Продолжая насвистывать, Симон сел на скамью, рассеянно прислушиваясь к разговору. Сигрид и Кристин беседовали о детях, Рамборг молча крутила в руках вертушку Андреса. Мужчины у стола перебирали струны гуслей, пробуя звук. Эрленд тихонько запел какую-то песню, Гейрмюнд стал подыгрывать на гуслях, а потом и вторить голосом, – у обоих мужчин были на редкость красивые голоса…
Немного погодя Симон вышел на галерею и, прислонившись к столбу, стал глядеть во двор. Из хлева неслось неумолкающее голодное мычание. "Продержись подольше такая погода, и, быть может, весенняя бескормица не затянется в этом году".
На галерею вышла Кристин. Он почувствовал это, не оборачиваясь, – он знал ее легкую поступь. Она сделала несколько шагов и остановилась рядом с ним в отблеске вечернего солнца.
Она была так ослепительно хороша, что ему показалось, будто он никогда прежде не видел ее такой красавицей. И ему почудилось вдруг, будто, взмыв куда-то ввысь, он парит в этом солнечном сиянии; он глубоко вздохнул и вдруг подумал: "Как хорошо жить на свете!" Безграничное блаженство затопило его своими золотыми волнами…
"Добрый друг мой! – Все передуманные им мучительные и горькие мысли показались ему вдруг полузабытым наваждением. – Бедный друг мой! Чего бы я не сделал для тебя! Жизни бы своей не пожалел, только бы помочь тебе, только бы вновь увидеть тебя счастливой…"
От него ведь не могло укрыться, как постарело и поблекло ее прекрасное лицо. Под глазами появилась сетка мелких морщинок. Нежные краски стерлись. Кожа загрубела и покрылась загаром, но и сквозь загар было видно, как она бледна. Но для Симона Кристин по-прежнему оставалась несравненной красавицей: ни у одной женщины на свете не встречал он таких огромных серых глаз, нежного, спокойного рта, маленького круглого подбородка и такой величавой неторопливости в осанке.
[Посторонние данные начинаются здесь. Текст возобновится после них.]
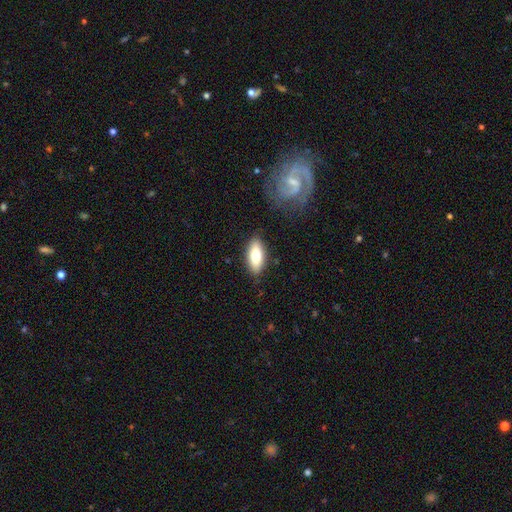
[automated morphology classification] Smooth or featured? Predicted: smooth (p=0.76). How rounded? Predicted: in between (p=0.81). Merging? Predicted: none (p=0.85).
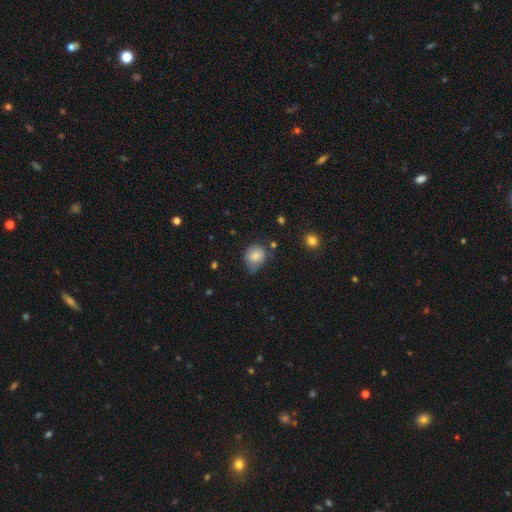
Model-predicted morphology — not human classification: This appears to be a smooth galaxy with no disk features (80%) that is round (64%). Merging: none (52%).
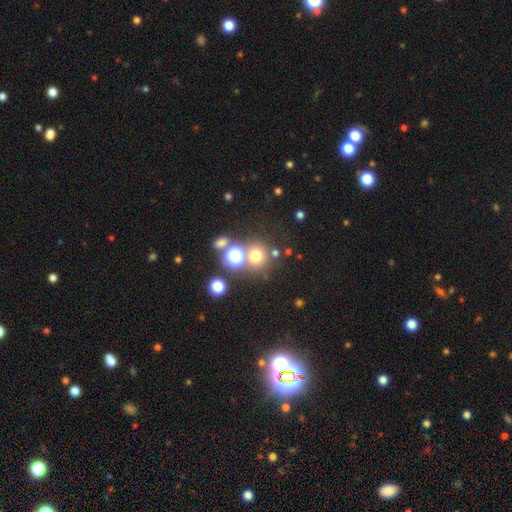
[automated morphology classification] This appears to be a smooth galaxy with no disk features (64%) that is round (87%). Merging: none (67%).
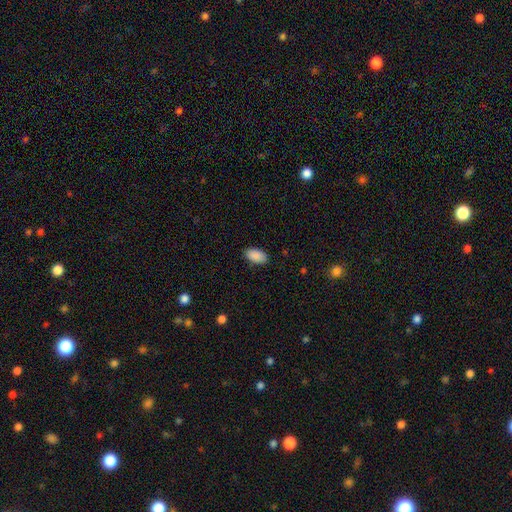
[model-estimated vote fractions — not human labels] Smooth or featured?
  - smooth: 90% *
  - star or artifact: 7%
  - featured or disk: 3%
How rounded?
  - in between: 95% *
  - round: 3%
  - cigar-shaped: 2%
Merging?
  - none: 87% *
  - minor disturbance: 10%
  - major disturbance: 2%
  - merger: 1%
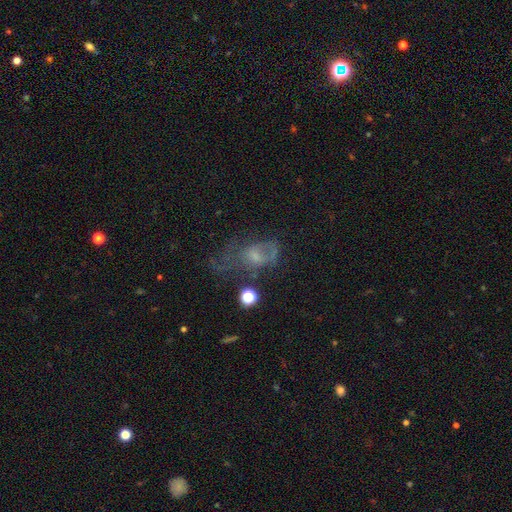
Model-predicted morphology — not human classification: The model was most divided on "merging": major disturbance: 42%, none: 31%, minor disturbance: 21%, merger: 6%. Remaining: smooth or featured — featured or disk (47%).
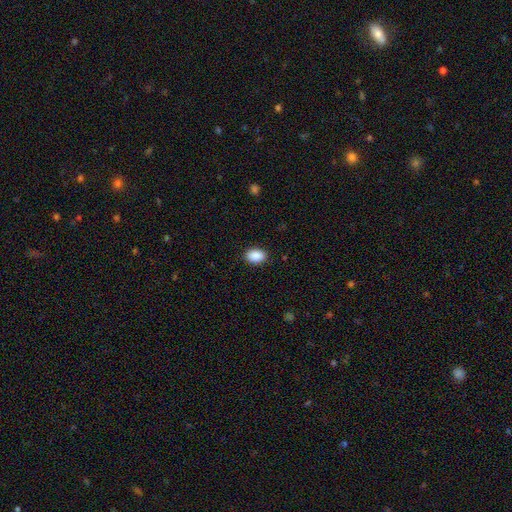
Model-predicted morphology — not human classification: A smooth galaxy with no disk features (90%) that is in between round and cigar-shaped (83%).

Vote fractions:
- Smooth or featured? smooth: 90% / star or artifact: 7% / featured or disk: 2%
- How rounded? in between: 83% / round: 16% / cigar-shaped: 1%
- Merging? none: 89% / minor disturbance: 8% / major disturbance: 2% / merger: 1%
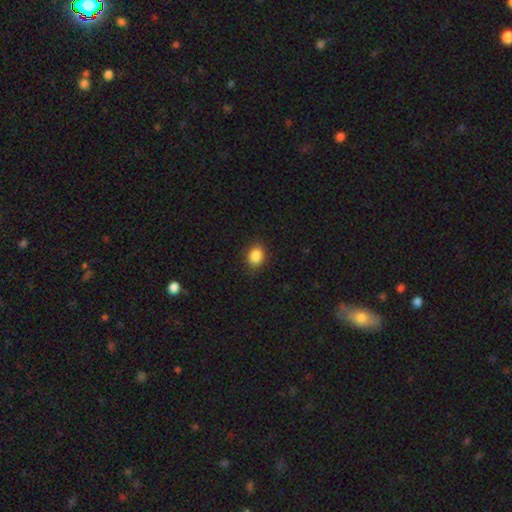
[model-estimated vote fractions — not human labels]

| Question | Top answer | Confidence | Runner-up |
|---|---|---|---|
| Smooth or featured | smooth | 87% | star or artifact (9%) |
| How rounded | in between | 56% | round (43%) |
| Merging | none | 87% | minor disturbance (10%) |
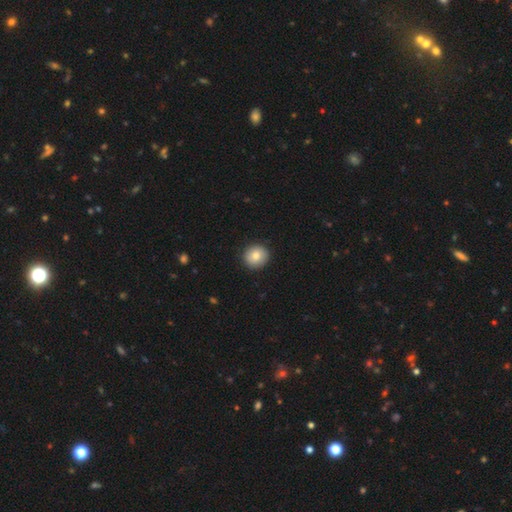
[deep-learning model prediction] smooth-or-featured: smooth: 82% | featured or disk: 10% | star or artifact: 8%
  how-rounded: round: 90% | in between: 9% | cigar-shaped: 1%
  merging: none: 91% | minor disturbance: 6% | major disturbance: 2% | merger: 1%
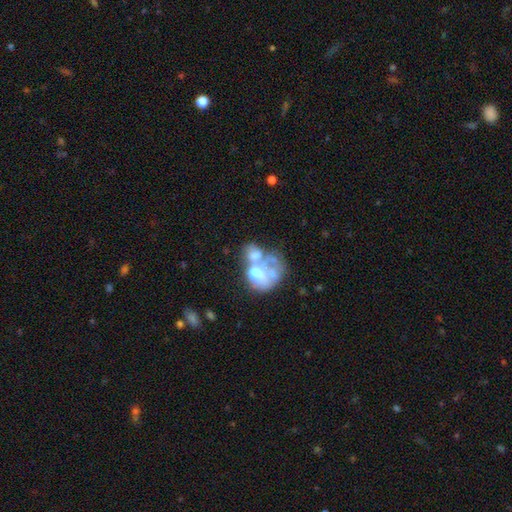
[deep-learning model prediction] Smooth or featured: featured or disk — 53% (smooth — 34%)
Edge-on disk: no — 98% (yes — 2%)
Bar: no — 91% (weak — 6%)
Spiral arms: no — 93% (yes — 7%)
Bulge size: none — 38% (moderate — 31%)
Merging: merger — 52% (major disturbance — 22%)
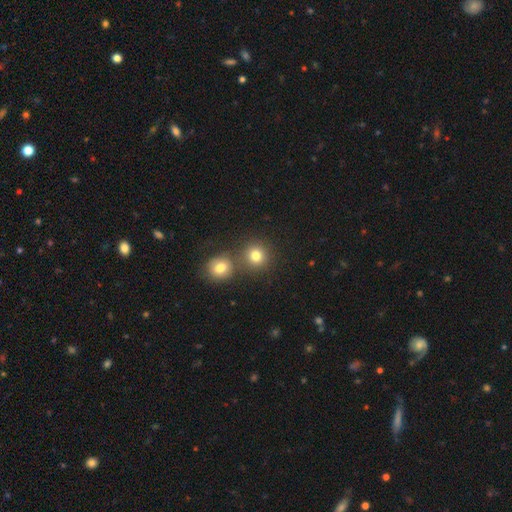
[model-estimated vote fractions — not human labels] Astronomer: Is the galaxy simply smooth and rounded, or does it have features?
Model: smooth — 79%.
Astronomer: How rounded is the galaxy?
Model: round — 90%.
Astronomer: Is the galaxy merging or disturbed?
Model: none — 67%.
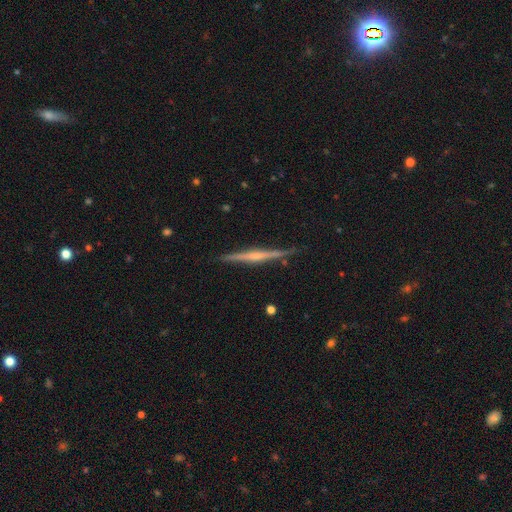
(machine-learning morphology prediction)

Как хорошо, что ему вновь довелось увидеть ее в наряде, который подобает женщине благородного происхождения. Легкая шелковая косынка лишь наполовину прикрывала ее густые золотисто-каштановые волосы: косы были уложены так, что выступали вперед над ушами; в них уже появились седые нити, но что из того! На ней был великолепный кафтан из голубого бархата, отороченный горностаем, с таким глубоким вырезом и такими свободными проймами, что на плечах и груди он лежал наподобие узких помочей, – и это очень шло Кристин. А в вырезе виднелась песочно-желтая рубашка, которая плотно облегала грудь и шею до самого горла и руки до запястий. Рубашка была застегнута мелкими золотыми пуговицами, и они умилили его до глубины души. Прости ему боже, при виде этих золотых пуговок он возликовал так, словно увидел сонм ангелов.
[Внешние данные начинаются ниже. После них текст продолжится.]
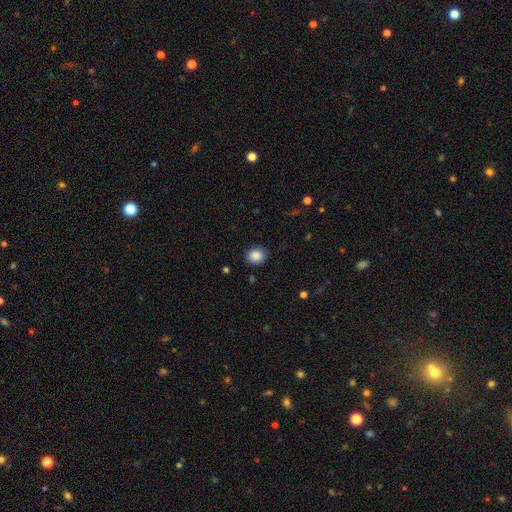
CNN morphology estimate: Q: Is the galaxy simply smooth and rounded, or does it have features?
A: smooth — 87%.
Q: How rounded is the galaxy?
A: round — 64%.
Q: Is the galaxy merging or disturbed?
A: none — 86%.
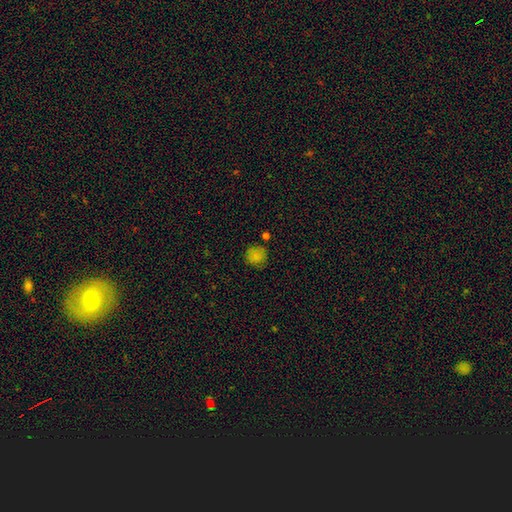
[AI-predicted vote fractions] Q: Smooth or featured?
A: smooth (81%); runner-up: star or artifact (14%)
Q: How rounded?
A: round (91%); runner-up: in between (8%)
Q: Merging?
A: none (78%); runner-up: minor disturbance (14%)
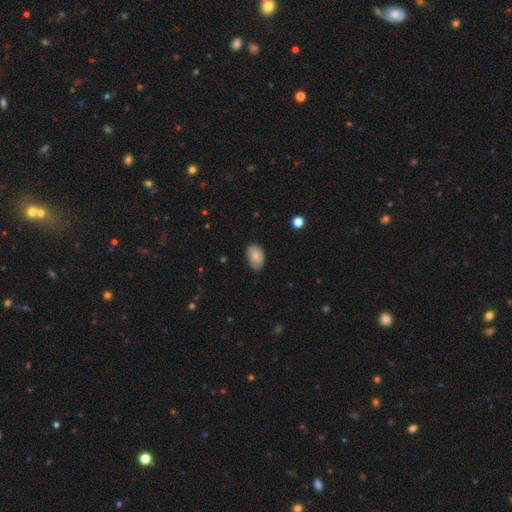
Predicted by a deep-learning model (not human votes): A smooth galaxy with no disk features (77%) that is in between round and cigar-shaped (89%).

Vote fractions:
- Smooth or featured? smooth: 77% / featured or disk: 16% / star or artifact: 8%
- How rounded? in between: 89% / round: 10% / cigar-shaped: 1%
- Merging? none: 68% / minor disturbance: 26% / major disturbance: 5% / merger: 1%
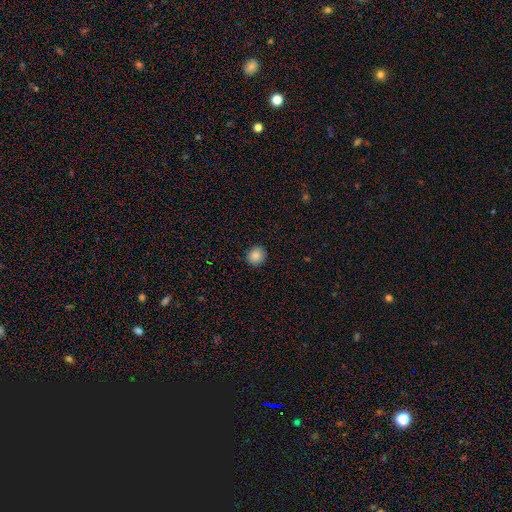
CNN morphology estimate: smooth-or-featured: smooth: 87% | star or artifact: 9% | featured or disk: 4%
  how-rounded: round: 88% | in between: 11% | cigar-shaped: 1%
  merging: none: 91% | minor disturbance: 6% | major disturbance: 2% | merger: 1%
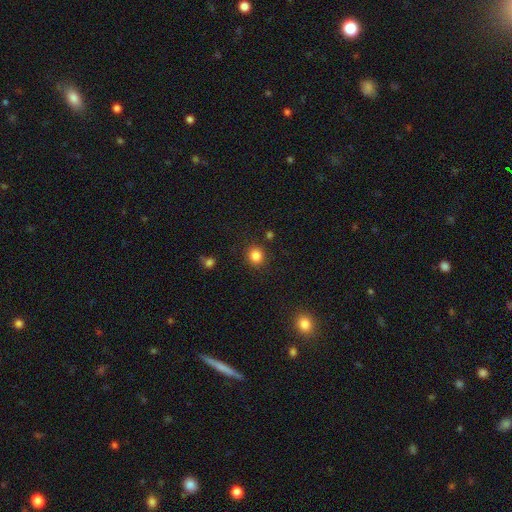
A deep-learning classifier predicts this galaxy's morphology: Smooth or featured? Predicted: smooth (p=0.84). How rounded? Predicted: round (p=0.86). Merging? Predicted: none (p=0.88).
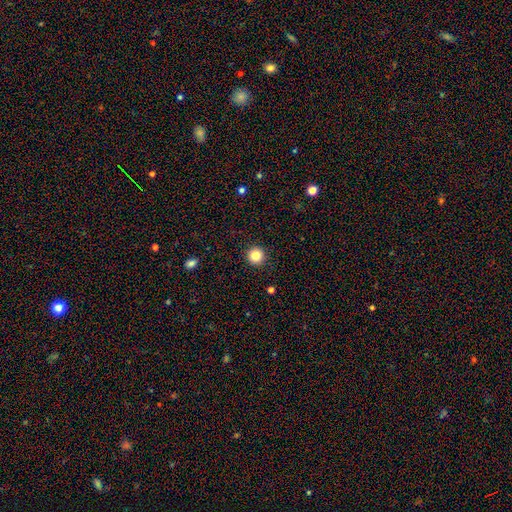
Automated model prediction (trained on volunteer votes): The model was most divided on "smooth or featured": smooth: 85%, star or artifact: 10%, featured or disk: 5%. More confident: how rounded — round (96%); merging — none (93%).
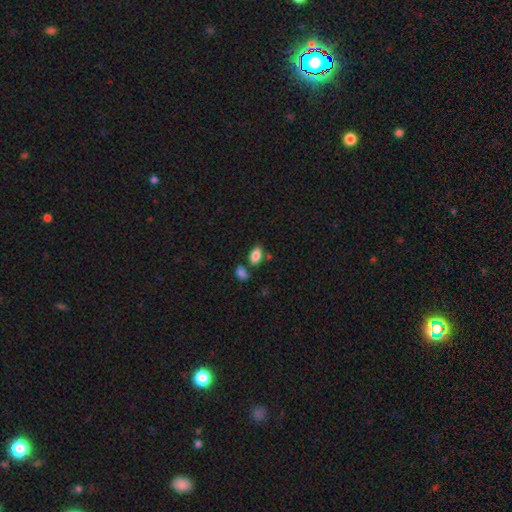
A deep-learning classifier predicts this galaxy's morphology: A smooth galaxy with no disk features (85%) that is in between round and cigar-shaped (91%).

Vote fractions:
- Smooth or featured? smooth: 85% / star or artifact: 8% / featured or disk: 7%
- How rounded? in between: 91% / round: 6% / cigar-shaped: 3%
- Merging? none: 68% / merger: 15% / minor disturbance: 13% / major disturbance: 4%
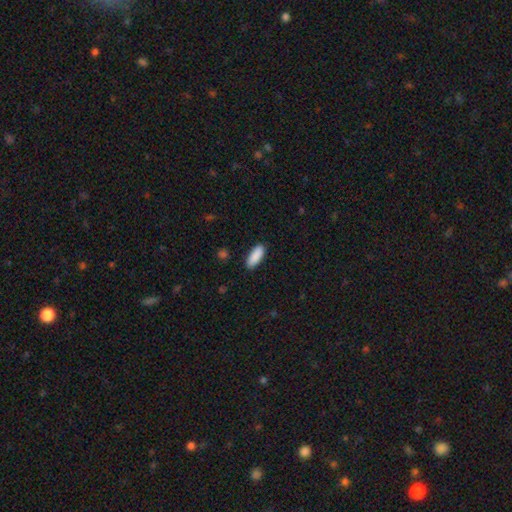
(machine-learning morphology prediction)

Симон чувствовал сильные ровные удары собственного сердца. Какие-то путы упали… Проклятые, мучительные сновидения – это были всего лишь ночные кошмары, а нынче он видел свою любовь к ней при дневном свете, в сиянии солнца.
– Ты так странно глядишь на меня, Симон… Чему ты улыбаешься?
Он засмеялся тихо и лукаво, но промолчал. Внизу в золотой дымке вечернего солнца перед ними раскинулась долина; с лесной опушки неслось звонкое чириканье и щебетание – и вдруг откуда-то из глубины леса затянул чистую протяжную мелодию певчий дрозд. А рядом, выйдя из холодного сумрака дома, оставив там грубую, будничную одежду, пропахшую потом и тяжелым трудом, стояла она, согретая солнцем, в праздничном наряде… "Как славно, что я вновь вижу тебя такой, моя Кристин…"
Он взял ее руку, лежавшую на перилах галереи, и поднес к своему лицу:
– Красивое у тебя кольцо! – Он повертел золотой перстень на ее пальце и снова опустил ее руку на перила. Как хороша была когда-то эта большая узкая рука, а теперь она шершавая и красноватая… И он жизнь готов положить ради нее…
– Это Арньерд и Гэуте, – сказала Кристин. – Они опять бранятся…
Внизу, под галереей, раздавались громкие сердитые голоса. И вдруг девушка негодующе выкрикнула:
– Ну что ж, попрекай меня моим происхождением! А по мне, больше чести называться ублюдком моего отца, чем законным сыном твоего!
Круто повернувшись, Кристин бросилась вниз по лестнице. Симон устремился за ней и еще издали услышал звук пощечин. Кристин стояла под галереей, держа сына за плечо.